Мы, летчики, все экипажи, все, кто в данный момент находились в части, собирались возле репродуктора и слушали в строгом молчании. Да, это о нас, о нашей работе, о наших делах. Мы понимали: сейчас это сообщение Совинформбюро слушает вся страна. Слушают женщины-работницы, недавние домохозяйки, с потемневшими от металла пальцами и почти такими же от недоедания и недосыпания лицами, заменившие у станков мужей, готовящие оружие и боеприпасы для фронта. Колхозницы, одни в обезлюдевших деревнях кормящие армию и город, сами впрягающиеся в плуги, чтобы пахать землю, потому что лошадей почти не стало. Они слушали эту сводку, и на душе у них становилось легче: значит, не только фашисты бомбят наших, но наши им тоже дают И пехотинцам, артиллеристам, саперам всем родам наземных войск, испытавшим на себе удары «юнкерсов» и «мессершмиттов», им тоже становилось веселее, и крепла вера в нашу конечную победу. Да и у самих летчиков АДД авиации дальнего действия распрямлялись плечи: нет, ничто не проходит бесследно, и наши жертвы тоже. Пусть не спят по ночам и трясутся от страха немецкие бюргеры. Пусть их гансы и фрицы на передовой получают из дома тревожные вести»[3].
Летчикам, совершавшим налеты на вражескую столицу, прощали многое из того, что не простили бы другим. Вот как встретили на земле после налета на Берлин в 1942 году экипаж Тихомолова. В нарушение приказа, категорически запрещавшего посадку в Москве, объявленной запретной зоной, Тихомолов по техническим причинам посадил свой самолет на центральном московском аэродроме:
«Самолет приволокли на стоянку. Именно приволокли. Крупный осколок снаряда вклинился в тормозной диск колеса да так и застрял в нем. Выпали из-под крыльев светящиеся рваными дырами посадочные щитки. Из-под раскромсанных капотов черной блестящей струей текло на землю масло.
С красной повязкой на рукаве из служебного здания вышел дежурный. Еще издали крикнул:
Кто вас сюда звал? Вы что, не знаете, что здесь запретная зона?!
Подбежал, козырнул официально, явно собираясь ругаться, но, взглянув на машину, обмяк:
Где это вас так?
Над Берлином.
О-о-о!.. В глазах испуг и уважение. Тогда другое дело! Снова козырнул. Извините, пойду доложу. И, придерживая рукой кобуру пистолета, убежал.
Ишь ты, он доложит, проворчал штурман, доставая из кармана портсигар. А пригласить нас в помещение не дотумкал.
Я взглянул на Евсеева. Лицо прозрачное, зеленое, под глазами черные круги. Подошли Заяц с Китнюком. Тоже видик
Заяц усталым движением потер ладонями лицо, сказал смущенно:
Не смотрите так, товарищ командир, вы тоже не лучше выглядите. Дать вам зеркальце?
Нет, Заяц, не надо. Не хочу разочаровываться.

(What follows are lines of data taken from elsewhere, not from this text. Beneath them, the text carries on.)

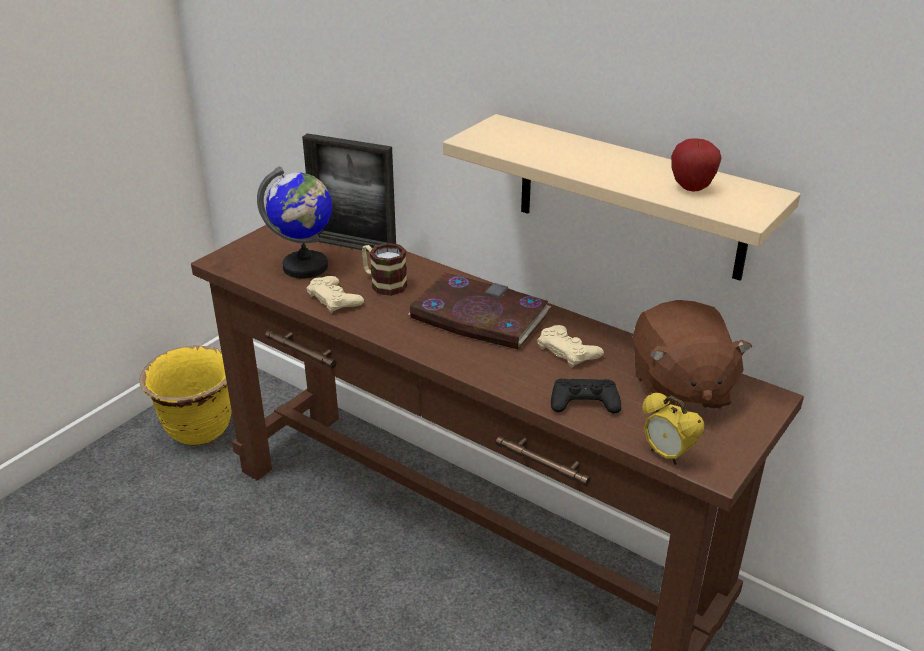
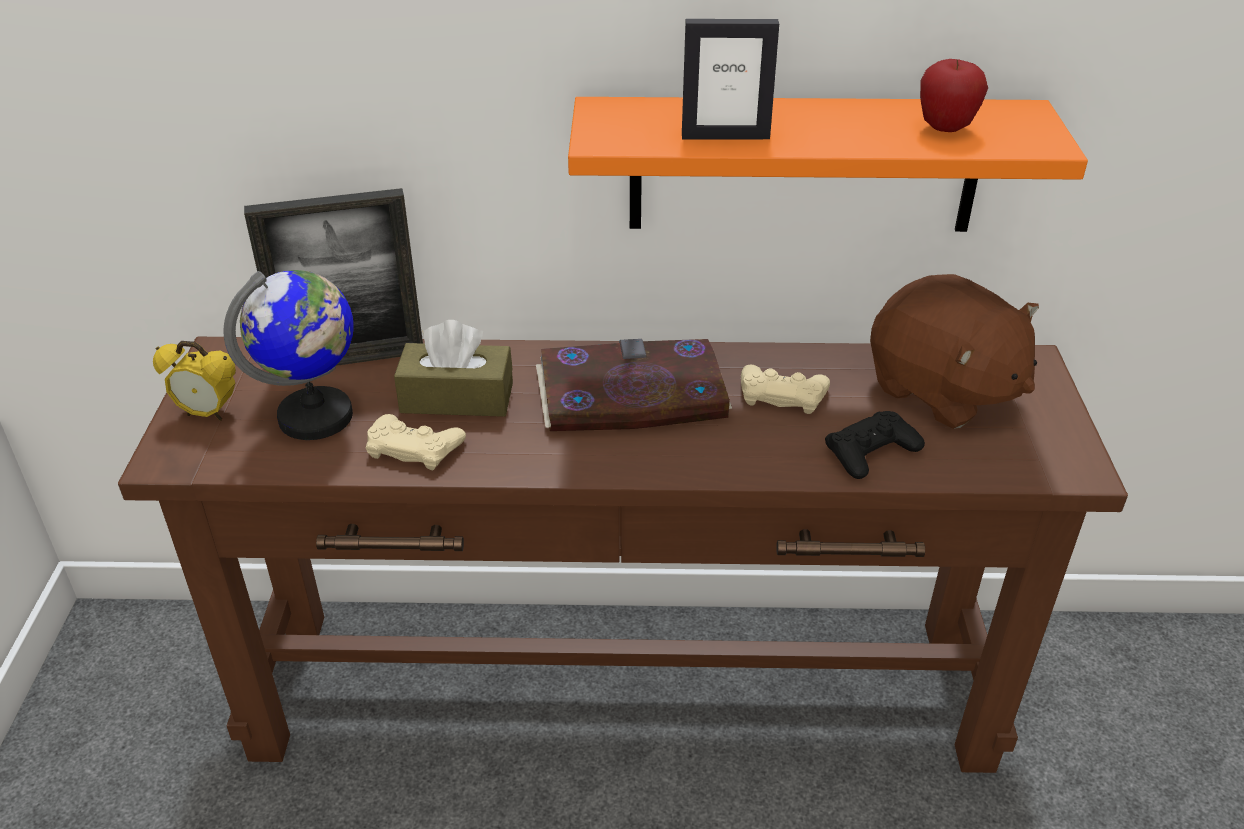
camera: 35 degrees left, 5 degrees up
(199, 430) = (123, 734): yellow planter -> none
(383, 284) = (457, 398): mug -> brown tissue box
(544, 155) = (725, 136): none -> picture frame
(630, 197) = (804, 165): beige shelf -> orange shelf
(667, 455) = (1020, 476): alarm clock -> alarm clock (208, 414)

Только сейчас я ощутил в себе страшную усталость. Это была не та усталость, при которой человек, получив возможность отдохнуть, падает, проваливается в блаженное ничто. Это была совсем другая усталость, когда каждая клетка тела, отравленная, нокаутированная взлетом, спадом, жизнью, смертью, немеет и, теряя чувствительность ко всему, вдруг начинает постепенно возвращаться к жизни. И возвращение это несет с собой такую вездесущую и опустошающую боль, что порой кажется уж лучше умереть бы!

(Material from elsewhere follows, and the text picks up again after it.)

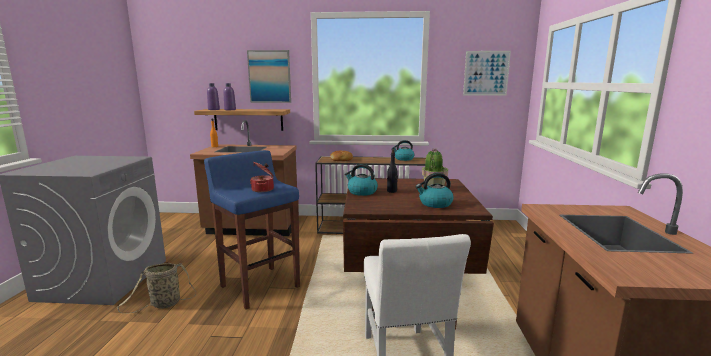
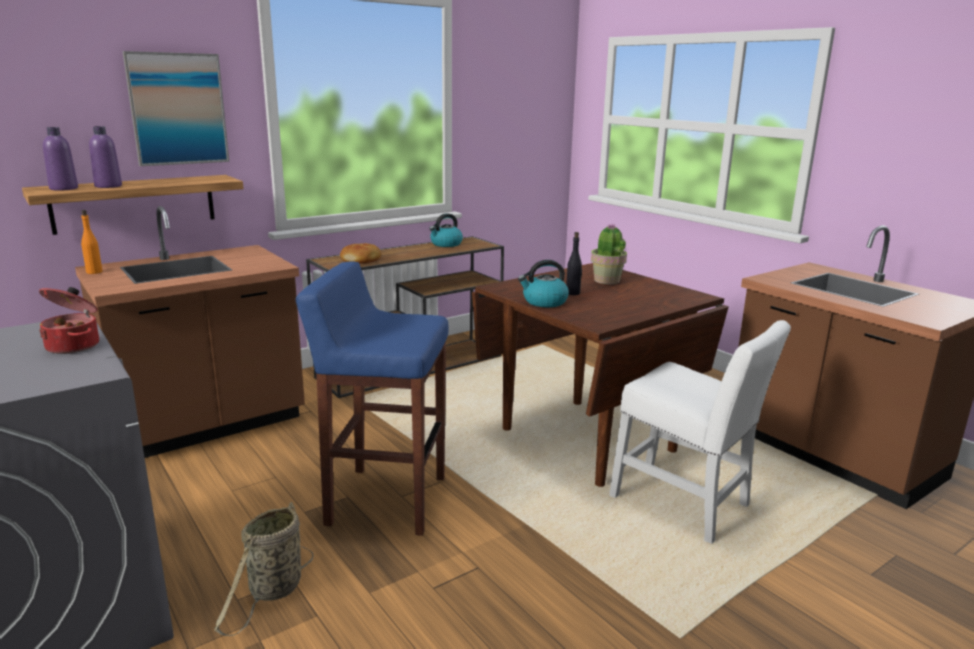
camera: 40 degrees left, 5 degrees up
(263, 189) = (411, 329): cooking pot -> cooking pot (74, 346)
(435, 204) = (651, 298): kettle -> none
(486, 73) = (525, 100): picture -> none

Были бы мы сейчас в полку, оглушили бы себя перед завтраком (или перед ужином?) добрым стаканом водки к ней я уже не испытываю прежнего отвращения, добрались бы кое-как до своих коек и умерли б на несколько часов. Но это в полку, а здесь Действительно, почему этот дежурный капитан не пригласил нас в помещение?
Подавляя в себе уже знакомое мне растущее чувство беспричинного гнева, я полез на машину, вынул из кабины парашют и лег на крыле, положив парашют под голову.
Но лежать было неудобно. Меня раздражало серое небо, смешанные с дымом облака, приземистое здание аэродромной службы, скрип железного флюгера на старинном шпиле. В голове позванивало: треньк! треньк! треньк! А изнутри на черепную коробку что-то давило, причиняя тошнотворную боль.
Черт знает что! Долго мы будем находиться так, в полной неизвестности?
На крыло, пыхтя, взобрался Евсеев. Лег рядом, пахнув на меня табачным перегаром.